Governing the country has been compared with dancing on the heads of snakes.
The
Houthis — who belong to a relatively obscure branch of Shia Islam — were
largely confined to the north of the country and were contained by the
country’s longtime president, Ali Abdullah Saleh, a wily Arab strongman, until
he was overthrown in the course of the Arab Spring in 2011. President Hadi, his
weaker successor, never managed to reassert central control, and in September
the Houthis took control of the capital Sana’a.
In
the vacuum created by President Hadi’s weak leadership, Iran saw the
opportunity to taunt its old rival by backing the Houthis and establishing its
influence in the Saudis’ backyard.
But
the recent Houthi advances have proved too much for Saudi, whose primary aim is
to re-establish order in Yemen. It amassed a formidable coalition — Egypt,
Jordan, Sudan, Morocco, Pakistan, United Arab Emirates, Qatar, Kuwait and Egypt
— of Sunni-led states and sent in its fighter jets to send a powerful message to
Iran: stop meddling in Arab affairs.
The
Saudis also regard Iran’s influence in Yemen as evidence of a much larger drive
by Shia Iran for regional dominance.
They
claim that Iran is using armed proxies to take over other states. Nothing
happens in Lebanon, for instance, without the approval of the Iranian-backed
Shia militia Hizbollah, which also provides Syria’s beleaguered President Assad
with his light infantry.
For
its part, Iran has condemned the air strikes. Foreign Ministry spokeswoman
Marzieh Afkham said the country ‘considers this action a dangerous step’,
adding that military action would complicate and worsen the crisis in Yemen.
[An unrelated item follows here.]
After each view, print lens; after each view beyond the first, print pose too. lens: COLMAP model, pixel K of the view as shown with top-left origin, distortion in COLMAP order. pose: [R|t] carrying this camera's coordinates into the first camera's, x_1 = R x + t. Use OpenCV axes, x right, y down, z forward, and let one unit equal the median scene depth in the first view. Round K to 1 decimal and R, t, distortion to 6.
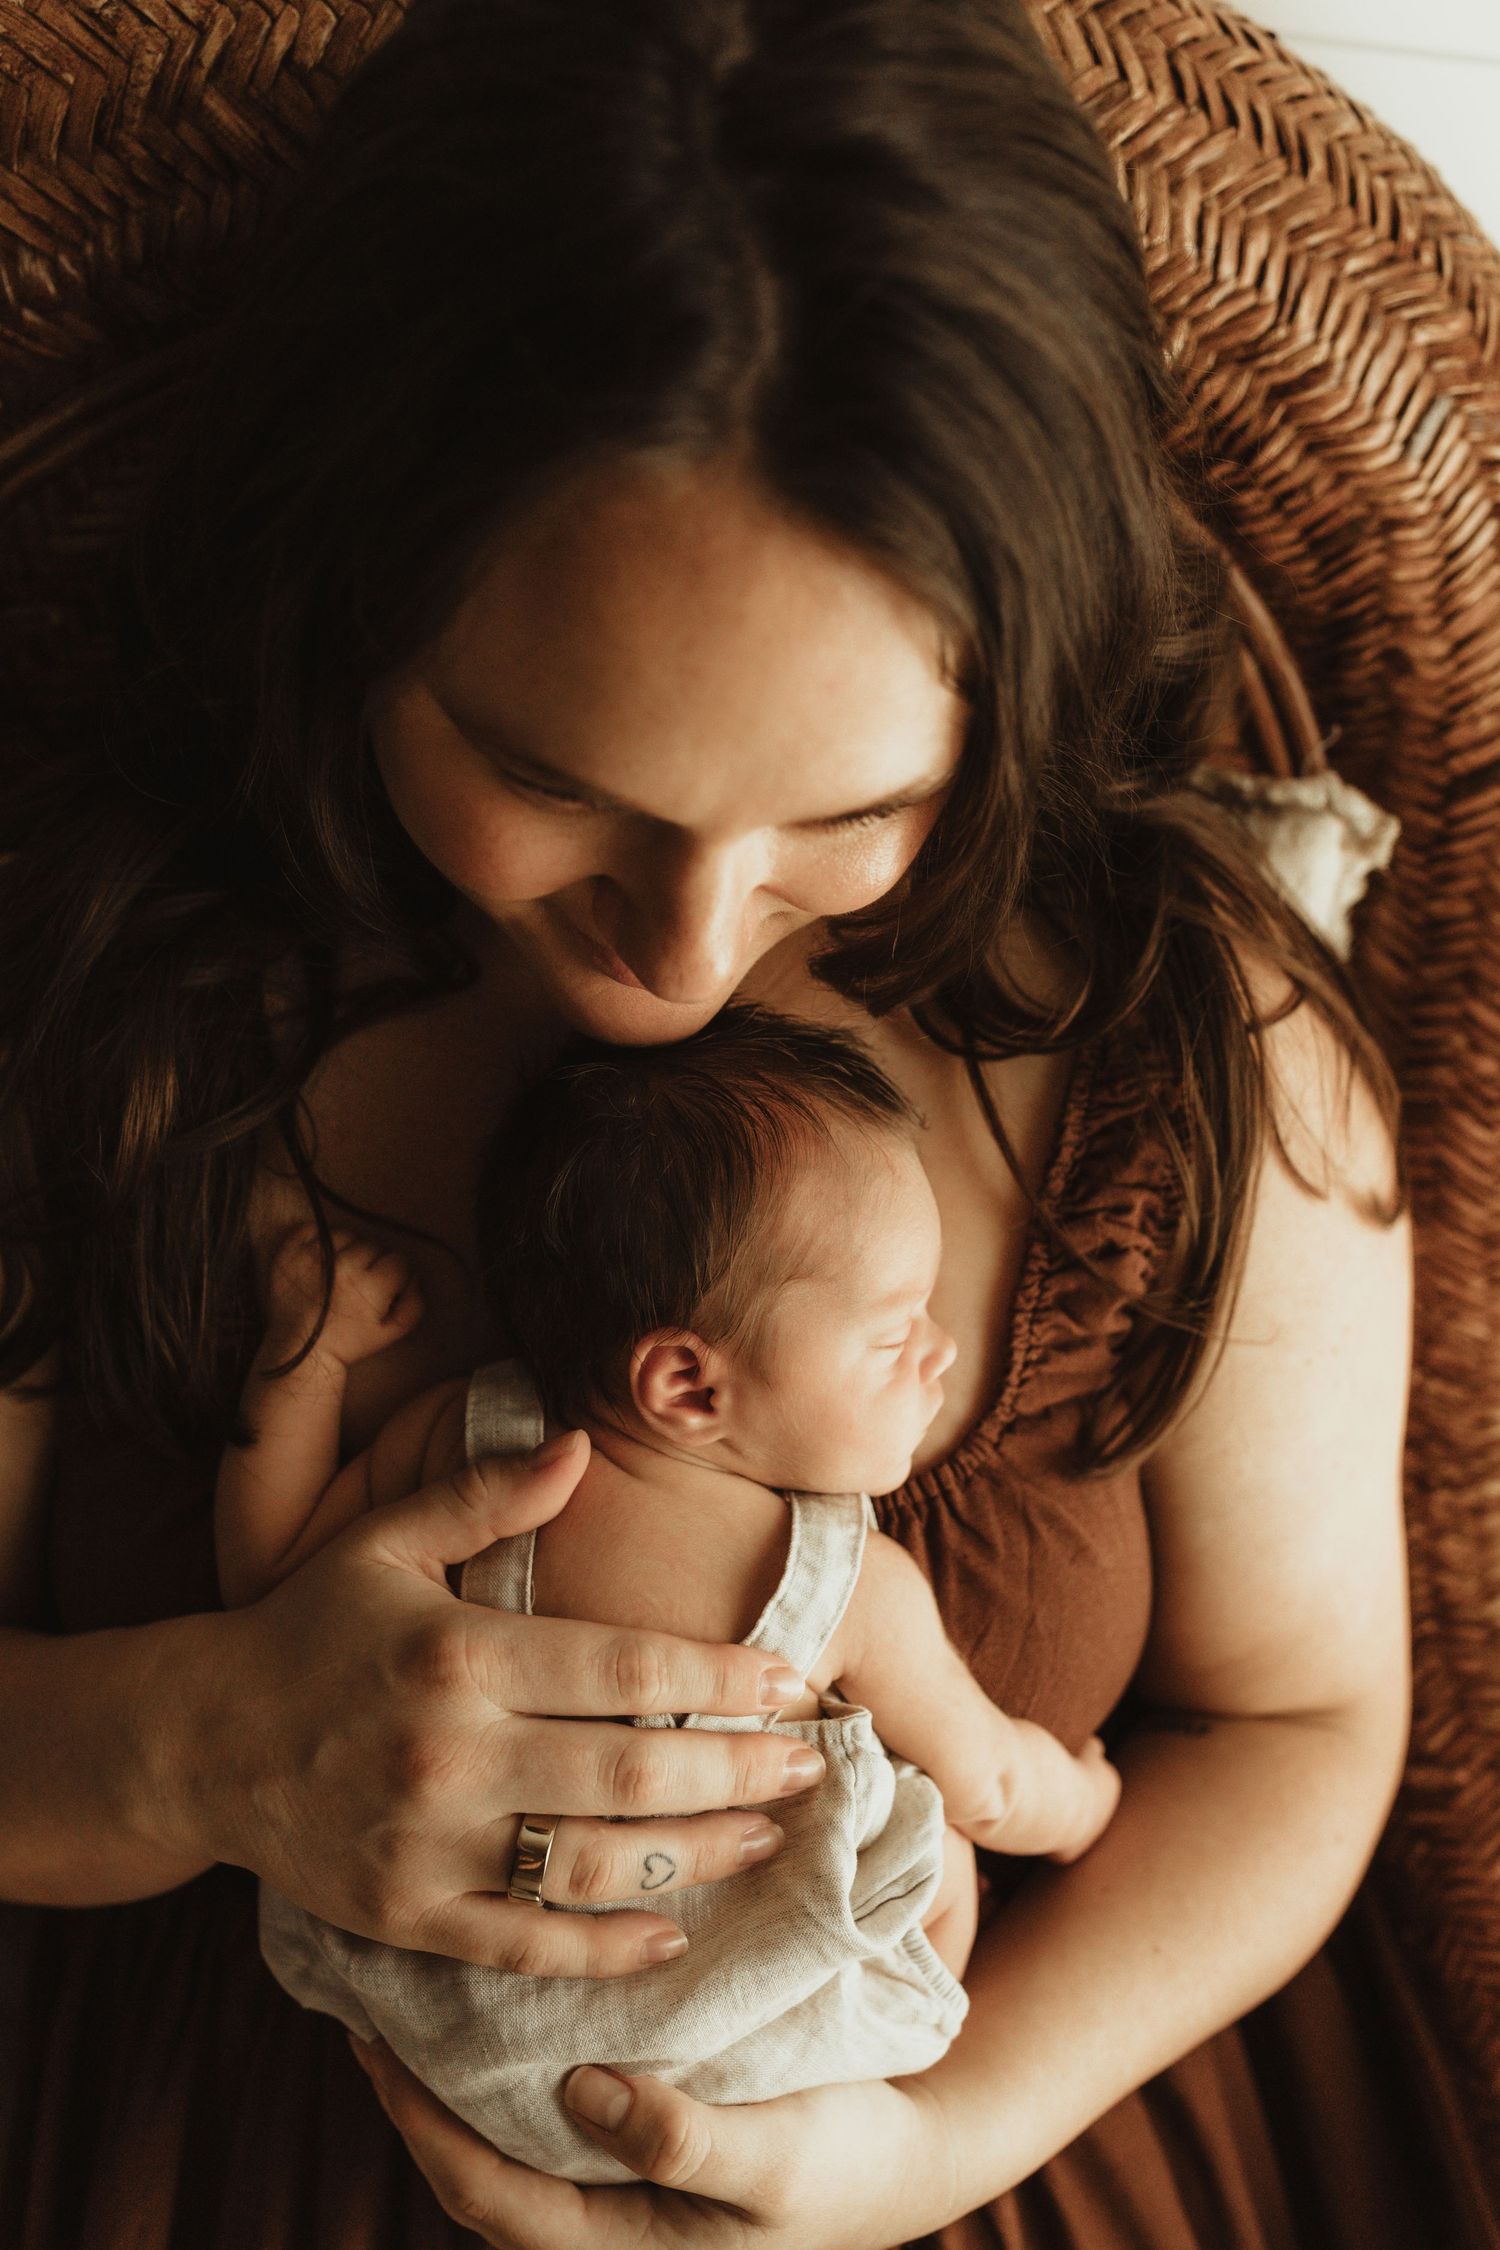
lens RADIAL K [[2253.3, 0, 750.0], [0, 2253.3, 1125.0], [0, 0, 1]] dist [0.004302, 0.022970]
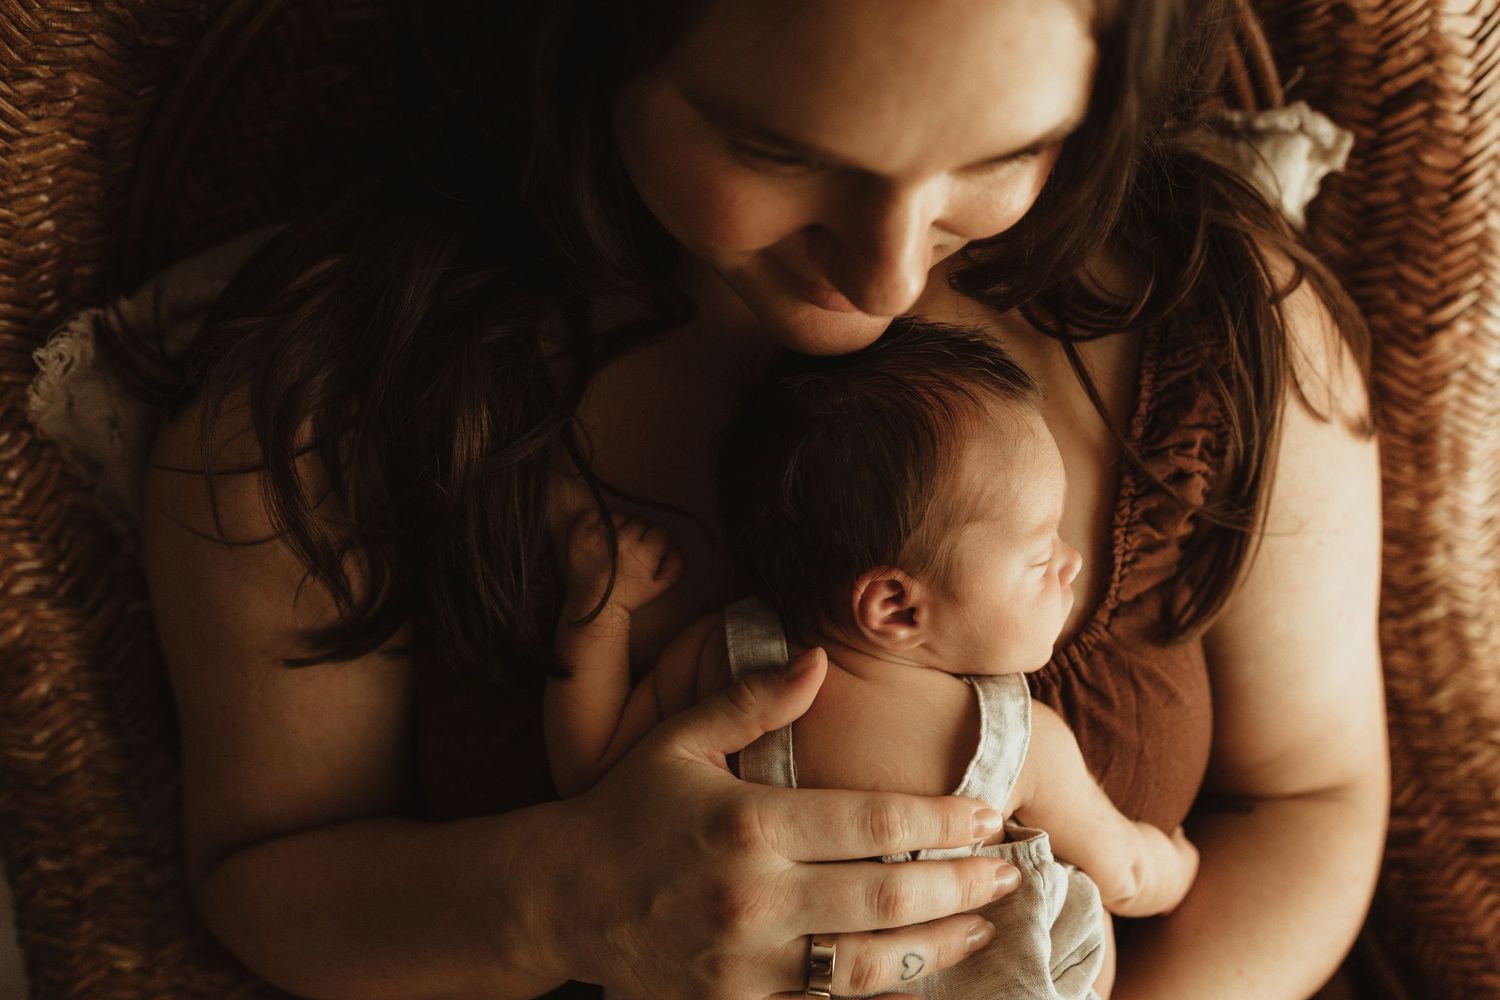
lens RADIAL K [[1502.2, 0, 750.0], [0, 1502.2, 500.0], [0, 0, 1]] dist [0.004302, 0.022970]
pose [[0.996104, -0.088132, -0.003173, -0.098574], [0.088117, 0.993191, 0.076208, -0.021987], [-0.003565, -0.076191, 0.997087, 0.108620]]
‘This invasion will bear no result but expansion of terrorism and extremism
throughout the whole region,’ she said.
And
the truth is that she may well be right. Yemen has a chronic terrorism problem,
simply because such a failed state is an ideal operating ground for terrorists.
Yemen
is not only home to the most tactically lethal branch of Al Qaeda but now ISIS
has a foothold there too. On March 20 four ISIS suicide bombers killed 137 Shia
outside their mosques in Sana’a.
Before
the U.S. military moved out of the country, they were allowed to launch drone
strikes on Al Qaeda. But now, in their absence, terrorists are no longer being
targeted so effectively, and will only flourish as a result.
To
make matters still more precarious for the West in its fight against terror,
Iran and the Shia militias it backs are proving an increasingly vital component
of the ground war against ISIS in Iraq, with Iranian commanders directing them
and supplying them too.
This
means the West is walking on diplomatic eggshells. What if Iran took over much
of Iraq, whose government and population is largely Shia as well? Would the
Saudis stand for that?
And
if a Shia Houthi government succeeds in Yemen, then wouldn’t Saudi Arabia’s own
downtrodden Shia population, some 10-15 per cent of them in the kingdom’s
oil-rich Eastern Province, want some independence?
The
western response to this chaos is understandably hesitant. Washington is unsure
whether Iranian strategy is really to establish proxy Shia governments all over
the region or simply to use the Houthi in Yemen to taunt Saudi Arabia and
pacify the country’s own hardliners.
We
now have a bizarre — and potentially very dangerous — situation in which U.S.
warplanes are providing air cover for Iranian-backed militias in Iraq in a
joint effort against ISIS, while 1,200 miles to the south in Yemen, the
Americans are helping Saudi pilots bomb Shia insurgents supported by Iran.
So
the U.S. is bombing Iran’s enemies in one country, while helping to bomb its
allies in another.
On
top of all this, American and Iranian diplomats are resuming their talks about
how to restrain Tehran’s nuclear programme.
Such is the chaotic and
complex nature of affairs in the Middle East. And as the Saudis pledge to
resolve their own local difficulty, we can only hold our breath.